2 years ago. June 11, 2022 at 2:18 AM

So this question is mostly for all submissives, but I'm sure any Dominant could give very useful information too! I am just curious...

For those of you in an online BDSM relationship (any form of a dynamic will work), what does your Dominant partner do or have you do that makes you feel important, cared for, thought of, or special to them throughout your day? Hopefully that made sense. LOL

I can give an example of, while he was at work and I was at home, he gave me something specific to write about in my journal. I thought about that for quite a while and it took me a bit to actually write it. That day I knew he was thinking of me, because he knows that for me, too much time between communication is a struggle. He kept my mind busy on a task, instead of me feeling forgotten for the day. Yes....I get needy without the communication. 

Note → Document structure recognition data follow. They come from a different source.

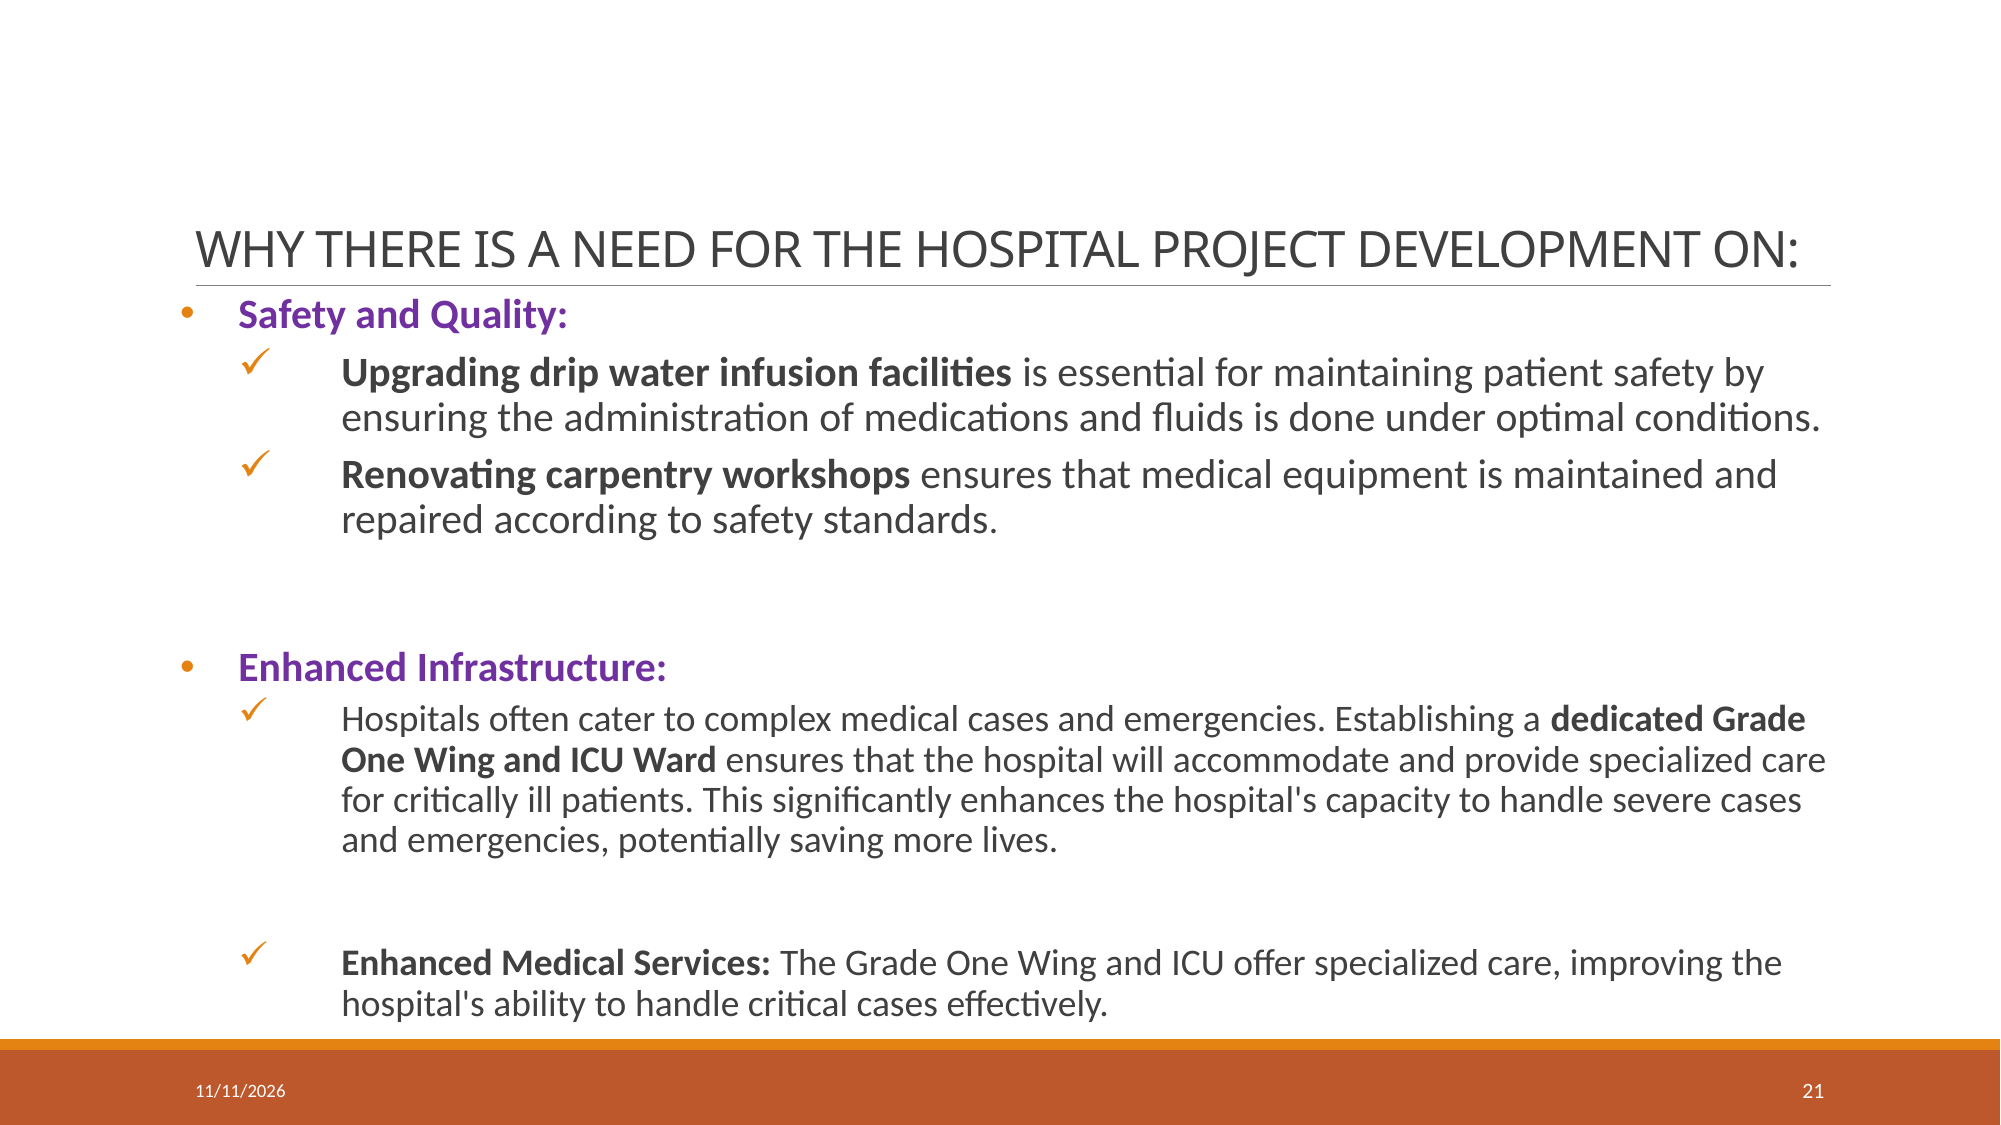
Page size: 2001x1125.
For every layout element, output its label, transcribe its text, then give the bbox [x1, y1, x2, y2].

slide_number 21 [1624, 1059, 1840, 1120]
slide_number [180, 1059, 586, 1120]
list Safety and Quality: Upgrading drip water infusion facilities is essential for maintaining patient safety by ensuring the administration of medications and fluids is done under optimal conditions. Renovating carpentry workshops ensures that medical equipment is maintained and repaired according to safety standards. Enhanced Infrastructure: Hospitals often cater to complex medical cases and emergencies. Establishing a dedicated Grade One Wing and ICU Ward ensures that the hospital will accommodate and provide specialized care for critically ill patients. This significantly enhances the hospital's capacity to handle severe cases and emergencies, potentially saving more lives. Enhanced Medical Services: The Grade One Wing and ICU offer specialized care, improving the hospital's ability to handle critical cases effectively. [180, 285, 1830, 1039]
title WHY THERE IS A NEED FOR THE HOSPITAL PROJECT DEVELOPMENT ON: [180, 181, 1830, 285]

2 years ago. June 10, 2022 at 10:51 PM

The word happiness can have different meanings. I'm feeling pretty happy today and thought I would reflect on why.

I have someone very special in my life from here, who I have known for quite some time, that makes me smile and laugh. I tend to be more serious natured and his caring, goofy self has figured out how to get me to laugh so hard I almost pee! That in itself says a lot and I am very very grateful for everything he gives me.

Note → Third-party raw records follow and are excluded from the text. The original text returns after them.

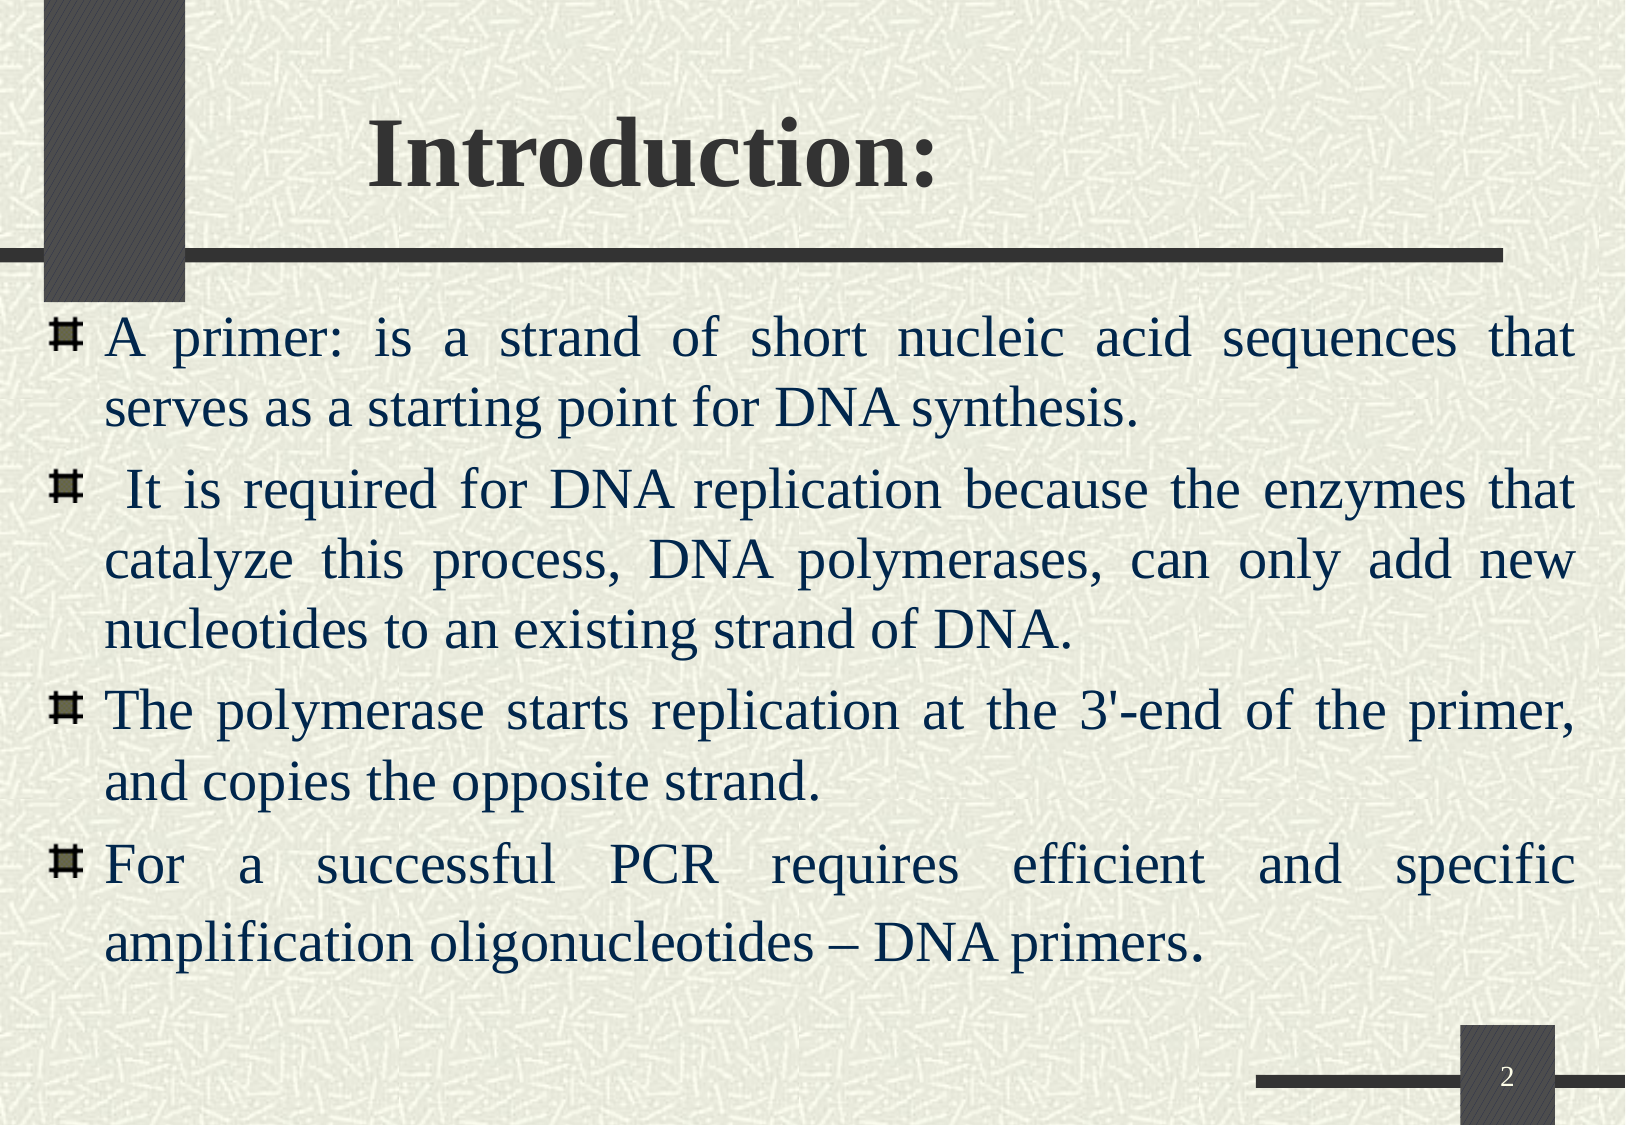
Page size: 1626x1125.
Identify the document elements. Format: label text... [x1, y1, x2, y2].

slide_number 2 [1460, 1025, 1555, 1125]
picture [47, 467, 83, 503]
title Introduction: [351, 46, 1576, 235]
picture [0, 0, 43, 248]
picture [0, 0, 1626, 1125]
picture [47, 315, 83, 351]
picture [47, 689, 83, 724]
list A primer: is a strand of short nucleic acid sequences that serves as a starting point for DNA synthesis. It is required for DNA replication because the enzymes that catalyze this process, DNA polymerases, can only add new nucleotides to an existing strand of DNA. The polymerase starts replication at the 3'-end of the primer, and copies the opposite strand. For a successful PCR requires efficient and specific amplification oligonucleotides – DNA primers. [32, 290, 1593, 941]
picture [47, 842, 83, 878]
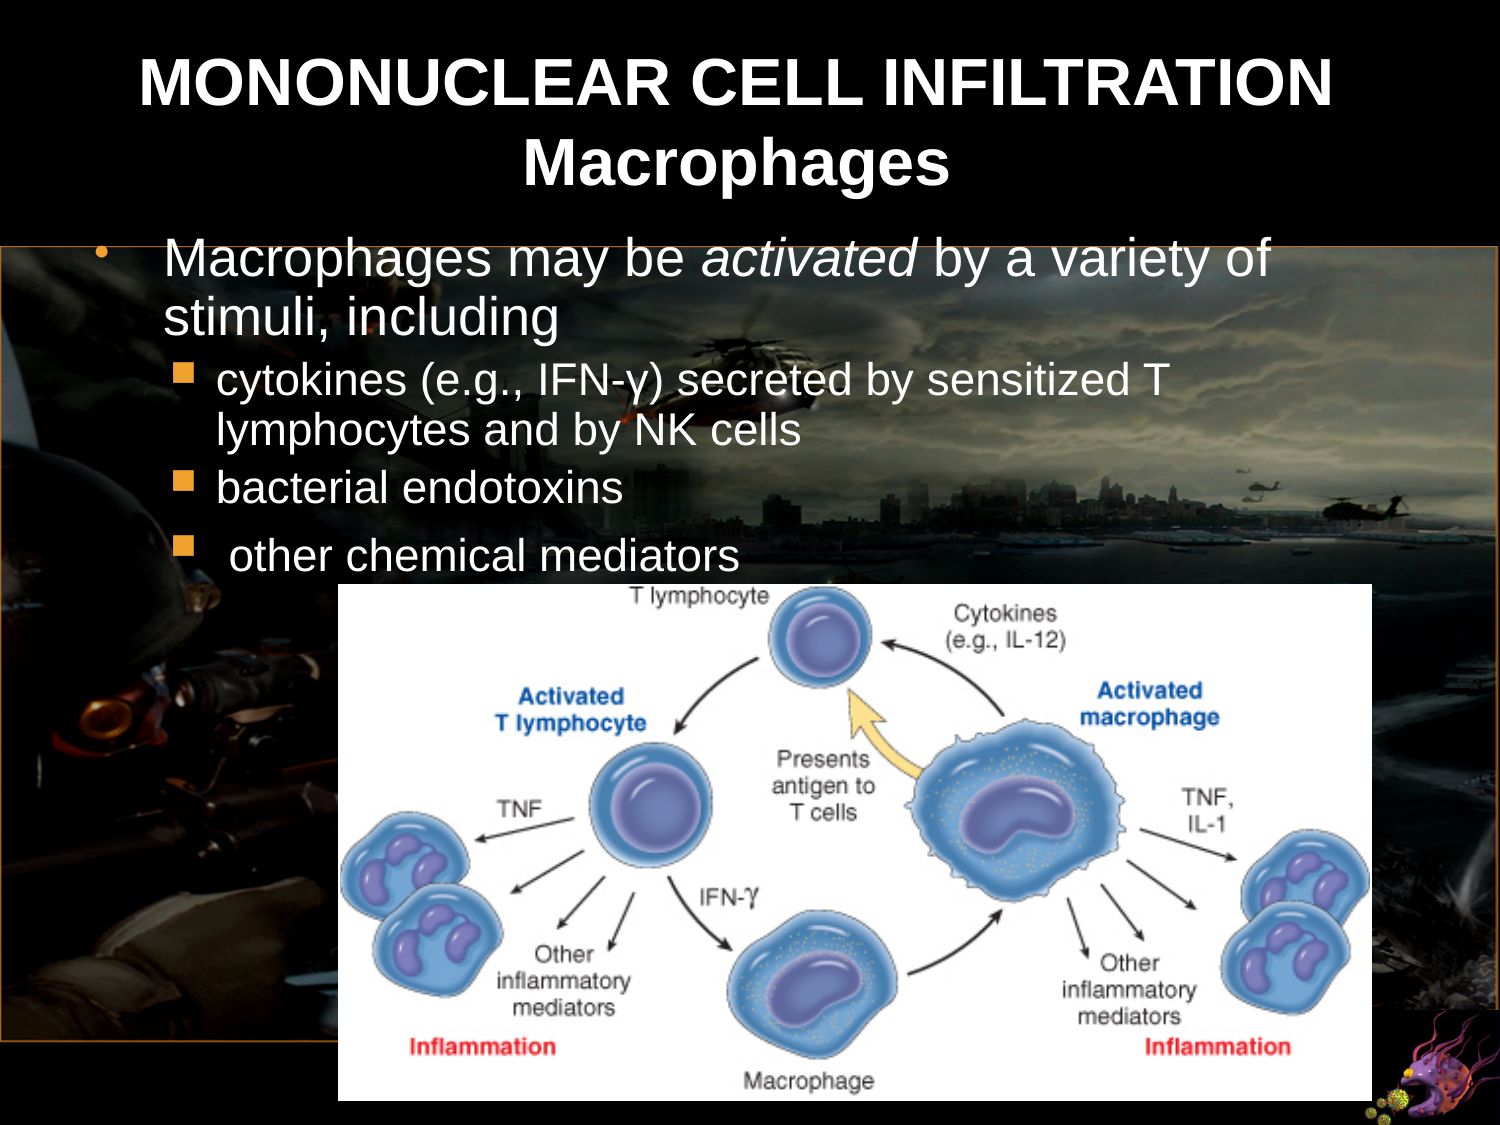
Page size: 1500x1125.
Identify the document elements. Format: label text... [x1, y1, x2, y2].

picture [0, 246, 338, 1043]
title MONONUCLEAR CELL INFILTRATION Macrophages [99, 24, 1375, 213]
picture [339, 246, 1500, 1125]
list Macrophages may be activated by a variety of stimuli, including cytokines (e.g., IFN-γ) secreted by sensitized T lymphocytes and by NK cells bacterial endotoxins other chemical mediators [58, 222, 1422, 1011]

This is my first whole week out of school and that day couldn't come soon enough! This year has been especially challenging and the break over summer will be healing for me, my students, and my teachers. Good luck parents!!

I am leaving on a three week road trip vacation and I get to visit my son in Arizona, my best friend in Colorado, and my other best friend (from here) in Texas. My bestie from The Cage, it will be our first time meeting and he has helped me so much, especially over the last year, that I really am looking forward to that visit. I have a lot of paying it forward to do. This last year has been one of the most difficult, emotional times in my life and he stepped in to help me find balance. When my emotional, submissive self gets lost, he throws me a life saver to stay afloat. How do you even repay that?

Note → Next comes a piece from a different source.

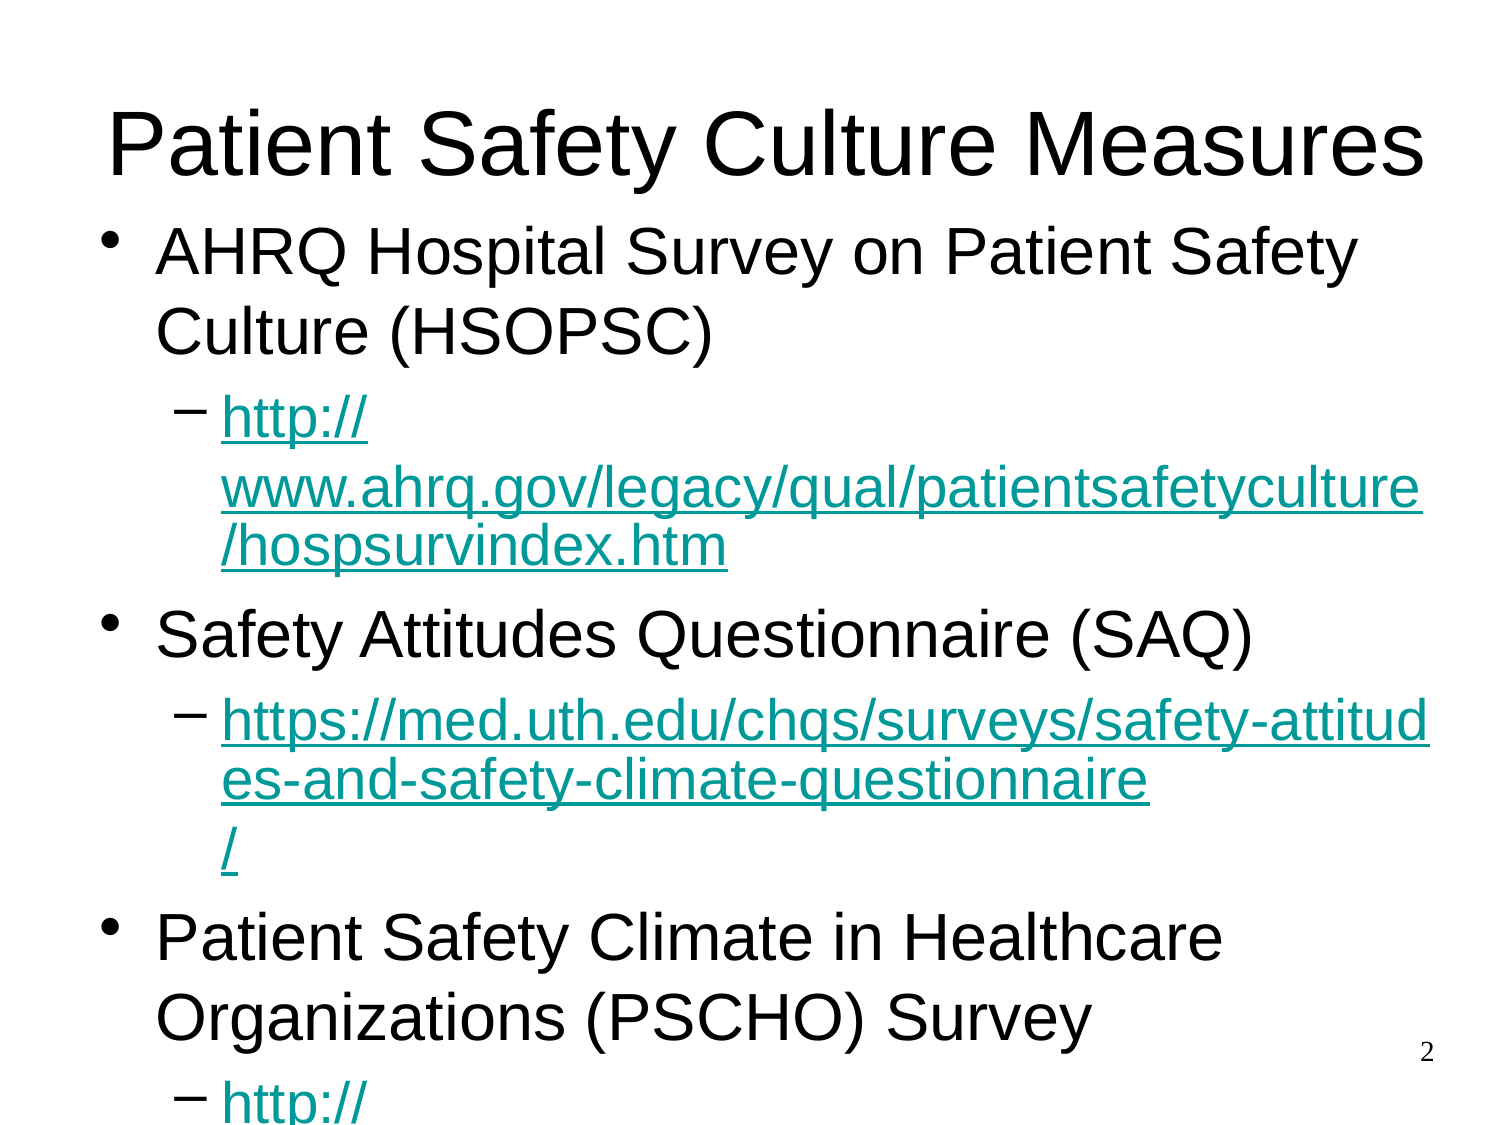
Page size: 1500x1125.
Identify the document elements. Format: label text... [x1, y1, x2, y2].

list AHRQ Hospital Survey on Patient Safety Culture (HSOPSC) http://www.ahrq.gov/legacy/qual/patientsafetyculture/hospsurvindex.htm Safety Attitudes Questionnaire (SAQ) https://med.uth.edu/chqs/surveys/safety-attitudes-and-safety-climate-questionnaire/ Patient Safety Climate in Healthcare Organizations (PSCHO) Survey http://www.midss.org/content/patient-safety-climate-healthcare-organizations-pscho [84, 199, 1451, 943]
slide_number 2 [1209, 1024, 1451, 1103]
title Patient Safety Culture Measures [84, 44, 1451, 199]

I hope everyone finds what happiness means to them and you take the time to embrace, and appreciate what that does in your life. 

 

Soaring Free

5 years ago. April 18, 2019 at 2:47 PM

There are many of us here on this site that have or are experiencing heartache, heartbreak, depression, loneliness, sadness, or lack of acceptance. I would find it hard to believe if one of these descriptions doesn't describe each one of you at some point in your journey. 

 

In a short time, I've felt every one of those emotions. I've cried endless tears, spent too many moments alone with my own thoughts, and isolated myself from others.  Sound familiar?

 

In the last few months I've allowed myself to be surrounded by friends here and off site. I've learned how to love those friends unconditionally. I've leaned on some more than others, and have given my gratitude back tenfold.

 

I know I'm in my last leg of forgiveness for those who have deceived me, lied to me, and who couldn't accept me for who I am. My mind has begun to finally settle, which I'm hoping will return much needed sleep.

 

I have a few incredible people who know who they are, to thank for helping me become whole again. I've come to accept that the teacher, mentor, mother, friend, sub, and surprisingly Domme, are really one incredible person called Candy, aka SoaringFree. I'm once again excited to continue my incredible journey. ❤❤

5 years ago. March 2, 2019 at 3:30 AM

I've met some truly amazing people here and have been slowly trying to find my way, hence ClosetSub. Thanks to an amazing person in my life and some crazy fun women, my door has fully opened. No longer uneasy with my kinks, or my sexual appetites, I'm finally able to take a deep breath and be me. Last night on the train 😀 with the girls, was my first moment of being me in this group. It was only fitting that they all were a part of me changing my profile name. ClosetSub is no longer appropriate for this girl. I'm a sub and proud of it, SoaringFree!

So I'm sure you'll see me more active and playful. Feel free to say Hello when passing by.